PC crashing everytime the CUDA program crashes any way to prevent this/ is it normal for this to hap

Hi all,

I’m writing a ray tracer in CUDA and when my program crashes (due to a bad memory access or whatever) my PC stops responding and I have to revert to restarting the PC. Is this normal and is there anyway to stop this from happening?

That depends on what operating system you’re using. If you’re using Linux with console-only setup (just using the graphics card for CUDA), then I would guess that yes, you could fix it without restarting (though I’m not a linux user, so I can’t say for sure).

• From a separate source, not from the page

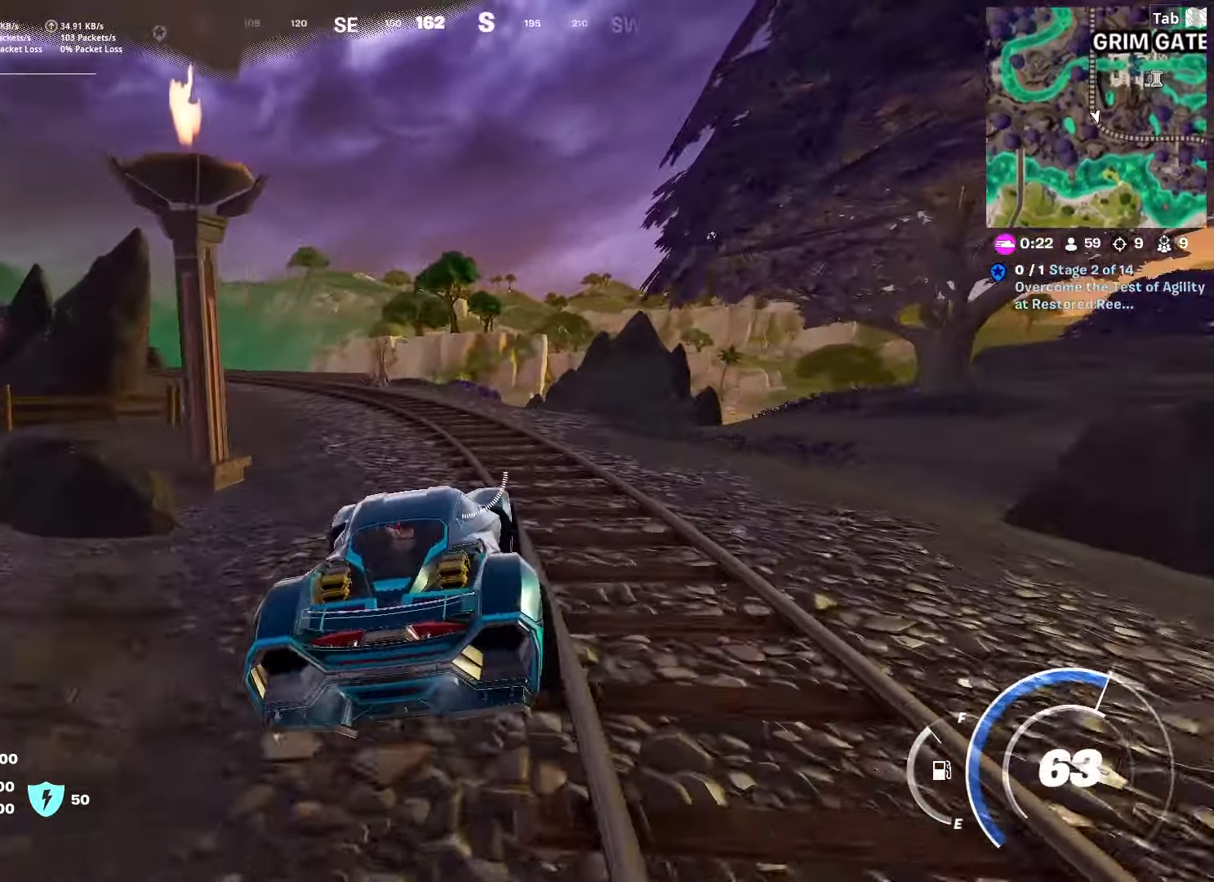
{"keys": ["a", "w"], "mouse": [], "mouse_move": "still", "events": [[150, "a", "down"]]}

If you’re on Windows XP/Vista, then no, probably not; if your bad memory accesses are corrupting the memory that is reserved for the operating system to display it’s graphics…most OS’s probably don’t play well with that sort of thing.

Use the emulator to work out whatever memory access bugs you can first (and remember, in the emulator, chances are you won’t be able to catch instances where you pass a host pointer to the device, which will cause a crash when you run the real version). If you’re familiar with Linux, give valgrind a try…it seems that lots of the linux folks here use that to check for memory access problems in their kernels (even if they end up running the kernels on a Windows machine).

Ok, cheers. I’m running XP using my primary graphics card. I thought the OS would’ve realised the program/graphics card was stuck and timeout the program? I thought there was something built into the driver layer that would reset the graphics card in XP/Vista.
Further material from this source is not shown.